Liputan6.com, Jakarta - Pesisir menjadi wilayah langganan terdampak abrasi, penurunan tanah (land subsidence) dan banjir rob. Tak terkecuali di Tangerang. Berdasarkan keterangan warga yang tinggal di pesisir, salah satu dampak nyata terjadinya abrasi di laut Tangerang, adalah hilangnya mata pencaharian.
Rudianto (35) Ketua RT 06 Kejaron 11, Desa Kohod, Kecamatan Pakuhaji mengungkap, warga yang dulunya memiliki empang kini harus rela kehilangan sebab menjadi korban abrasi.
“Rumah serta empang milik warga yang dulunya berdiri kokoh tak jauh dari tepi pantai kini harus berpindah jauh dari bibir laut, menjauh dari ancaman air yang semakin mendekat,” ujar Rudianto kepada media, Sabtu (25/1/2025).
Advertisement
Dia mengaku, sejak tahun 2000-an, air laut mulai merangsek lebih jauh ke daratan, bahkan mengancam keberadaan empang yang menjadi tumpuan hidup sebagian warga. Ia mengingat, perubahan daratan pinggir laut yang kini telah berubah menjadi air laut sepenuhnya.
“Hampir 1 kilometer yang dahulu daratan, kini telah menjadi perairan. Air sudah mulai ke sini, karena abrasi dekat empang itu," tambah Rudianto.
Rudianto menyatakan, perubahan wilayah membuat sebagian besar warga memiliki empang memilih untuk tidak lagi merawatnya. Sebab usaha itu sia-sia jika nantinya harus digusur oleh air laut yang terus bergerak maju.
“Desa Kohod kini menjadi saksi bisu.

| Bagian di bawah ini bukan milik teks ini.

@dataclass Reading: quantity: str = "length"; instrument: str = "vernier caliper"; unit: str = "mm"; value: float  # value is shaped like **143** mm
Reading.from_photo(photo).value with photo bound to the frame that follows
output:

Dulu, wilayah ini adalah rumah bagi banyak keluarga yang menggantungkan hidupnya pada laut dan empang, namun kini mereka harus menghadapi kenyataan pahit bahwa tanah yang mereka huni semakin tergerus oleh waktu dan alam,” keluh Rudianto.
Banyak Faktor Penyebab
Akibat abrasi di pesisir Tangerang, Pemerintah Kabupaten Tangerang mencatat sejak 1995-2015, lebih kurang 579 hektare lahan alias tanah daratan hilang. Diketahui, banyak faktor yang mengakibatkan abrasi, di antaranya pembukaan lahan hutan mangrove untuk dijadikan tambak.
Padahal, di era 80-90an salah satu desa di pesisir Kabupaten Tangerang yakni Desa Marga Mulya terdapat lahan pertanian semangka dengan hasil yang berkualitas dan memiliki nilai ekonomi tinggi. Namun akibat abrasi, lahan tersebut kini sudah hilang tertutup air.
Problem ini mencapai tahap kritis jika tidak cepat ditanggulangi dan mengancam 50 juta jiwa yang tinggal di Pulau Jawa. Berdasarkan data yang diterbitkan Kemenko Bidang Perekonomian 2024, dampak kerugian ekonomi mencapai Rp2,1 triliun dan akan terus meningkat hingga Rp10 triliun dalam 10 tahun ke depan.